*** Data in this exercise Section Begins ***
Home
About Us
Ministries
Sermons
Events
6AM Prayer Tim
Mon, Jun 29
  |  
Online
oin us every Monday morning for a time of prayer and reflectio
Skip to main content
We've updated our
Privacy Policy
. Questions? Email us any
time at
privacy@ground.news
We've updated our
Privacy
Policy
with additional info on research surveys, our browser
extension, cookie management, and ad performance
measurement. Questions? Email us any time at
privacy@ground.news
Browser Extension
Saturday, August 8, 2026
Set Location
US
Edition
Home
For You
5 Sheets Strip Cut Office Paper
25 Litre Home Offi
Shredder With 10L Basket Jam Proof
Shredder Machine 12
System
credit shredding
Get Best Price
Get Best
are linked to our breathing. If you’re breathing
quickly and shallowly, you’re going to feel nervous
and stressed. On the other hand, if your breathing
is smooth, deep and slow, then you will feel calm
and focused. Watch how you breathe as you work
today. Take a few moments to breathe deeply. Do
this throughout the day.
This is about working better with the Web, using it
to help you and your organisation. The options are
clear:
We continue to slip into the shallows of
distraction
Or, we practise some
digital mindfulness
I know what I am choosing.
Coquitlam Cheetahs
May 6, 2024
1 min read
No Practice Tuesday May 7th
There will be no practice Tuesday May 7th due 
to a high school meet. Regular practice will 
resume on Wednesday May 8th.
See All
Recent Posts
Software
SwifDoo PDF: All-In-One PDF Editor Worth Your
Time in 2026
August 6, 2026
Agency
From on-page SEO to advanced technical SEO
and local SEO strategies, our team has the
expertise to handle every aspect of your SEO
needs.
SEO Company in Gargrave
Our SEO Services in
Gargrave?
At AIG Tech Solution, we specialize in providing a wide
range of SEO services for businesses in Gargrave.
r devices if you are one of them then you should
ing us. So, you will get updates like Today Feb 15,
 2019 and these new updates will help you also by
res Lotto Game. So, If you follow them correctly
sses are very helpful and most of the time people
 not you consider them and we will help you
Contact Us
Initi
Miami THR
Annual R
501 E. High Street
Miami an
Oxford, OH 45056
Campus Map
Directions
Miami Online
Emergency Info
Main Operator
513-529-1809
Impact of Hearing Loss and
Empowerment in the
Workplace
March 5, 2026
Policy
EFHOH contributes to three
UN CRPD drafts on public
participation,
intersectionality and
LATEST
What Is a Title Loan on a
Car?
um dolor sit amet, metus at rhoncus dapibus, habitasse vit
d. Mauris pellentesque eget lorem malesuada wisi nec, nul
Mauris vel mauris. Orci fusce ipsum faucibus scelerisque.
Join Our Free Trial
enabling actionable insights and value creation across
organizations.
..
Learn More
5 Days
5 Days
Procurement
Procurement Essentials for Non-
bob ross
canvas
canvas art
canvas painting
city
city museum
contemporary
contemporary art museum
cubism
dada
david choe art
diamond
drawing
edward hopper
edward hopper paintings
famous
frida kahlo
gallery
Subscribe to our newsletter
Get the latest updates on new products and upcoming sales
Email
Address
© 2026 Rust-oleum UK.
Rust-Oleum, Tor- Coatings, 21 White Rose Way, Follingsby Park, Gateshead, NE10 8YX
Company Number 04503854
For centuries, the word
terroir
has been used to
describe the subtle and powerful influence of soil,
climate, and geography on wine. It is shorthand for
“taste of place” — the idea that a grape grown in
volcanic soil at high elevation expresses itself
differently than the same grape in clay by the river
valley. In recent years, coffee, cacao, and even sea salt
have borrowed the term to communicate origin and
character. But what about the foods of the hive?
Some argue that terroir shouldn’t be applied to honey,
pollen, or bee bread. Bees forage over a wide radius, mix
*** Data in this exercise Section Ends ***
__What needs to be done__:
Repeat the text of every entry above, line for line, with no changes.

__Solved exercise__:
Home
About Us
Ministries
Sermons
Events
6AM Prayer Tim
Mon, Jun 29
  |  
Online
oin us every Monday morning for a time of prayer and reflectio
Skip to main content
We've updated our
Privacy Policy
. Questions? Email us any
time at
privacy@ground.news
We've updated our
Privacy
Policy
with additional info on research surveys, our browser
extension, cookie management, and ad performance
measurement. Questions? Email us any time at
privacy@ground.news
Browser Extension
Saturday, August 8, 2026
Set Location
US
Edition
Home
For You
5 Sheets Strip Cut Office Paper
25 Litre Home Offi
Shredder With 10L Basket Jam Proof
Shredder Machine 12
System
credit shredding
Get Best Price
Get Best
are linked to our breathing. If you’re breathing
quickly and shallowly, you’re going to feel nervous
and stressed. On the other hand, if your breathing
is smooth, deep and slow, then you will feel calm
and focused. Watch how you breathe as you work
today. Take a few moments to breathe deeply. Do
this throughout the day.
This is about working better with the Web, using it
to help you and your organisation. The options are
clear:
We continue to slip into the shallows of
distraction
Or, we practise some
digital mindfulness
I know what I am choosing.
Coquitlam Cheetahs
May 6, 2024
1 min read
No Practice Tuesday May 7th
There will be no practice Tuesday May 7th due 
to a high school meet. Regular practice will 
resume on Wednesday May 8th.
See All
Recent Posts
Software
SwifDoo PDF: All-In-One PDF Editor Worth Your
Time in 2026
August 6, 2026
Agency
From on-page SEO to advanced technical SEO
and local SEO strategies, our team has the
expertise to handle every aspect of your SEO
needs.
SEO Company in Gargrave
Our SEO Services in
Gargrave?
At AIG Tech Solution, we specialize in providing a wide
range of SEO services for businesses in Gargrave.
r devices if you are one of them then you should
ing us. So, you will get updates like Today Feb 15,
 2019 and these new updates will help you also by
res Lotto Game. So, If you follow them correctly
sses are very helpful and most of the time people
 not you consider them and we will help you
Contact Us
Initi
Miami THR
Annual R
501 E. High Street
Miami an
Oxford, OH 45056
Campus Map
Directions
Miami Online
Emergency Info
Main Operator
513-529-1809
Impact of Hearing Loss and
Empowerment in the
Workplace
March 5, 2026
Policy
EFHOH contributes to three
UN CRPD drafts on public
participation,
intersectionality and
LATEST
What Is a Title Loan on a
Car?
um dolor sit amet, metus at rhoncus dapibus, habitasse vit
d. Mauris pellentesque eget lorem malesuada wisi nec, nul
Mauris vel mauris. Orci fusce ipsum faucibus scelerisque.
Join Our Free Trial
enabling actionable insights and value creation across
organizations.
..
Learn More
5 Days
5 Days
Procurement
Procurement Essentials for Non-
bob ross
canvas
canvas art
canvas painting
city
city museum
contemporary
contemporary art museum
cubism
dada
david choe art
diamond
drawing
edward hopper
edward hopper paintings
famous
frida kahlo
gallery
Subscribe to our newsletter
Get the latest updates on new products and upcoming sales
Email
Address
© 2026 Rust-oleum UK.
Rust-Oleum, Tor- Coatings, 21 White Rose Way, Follingsby Park, Gateshead, NE10 8YX
Company Number 04503854
For centuries, the word
terroir
has been used to
describe the subtle and powerful influence of soil,
climate, and geography on wine. It is shorthand for
“taste of place” — the idea that a grape grown in
volcanic soil at high elevation expresses itself
differently than the same grape in clay by the river
valley. In recent years, coffee, cacao, and even sea salt
have borrowed the term to communicate origin and
character. But what about the foods of the hive?
Some argue that terroir shouldn’t be applied to honey,
pollen, or bee bread. Bees forage over a wide radius, mix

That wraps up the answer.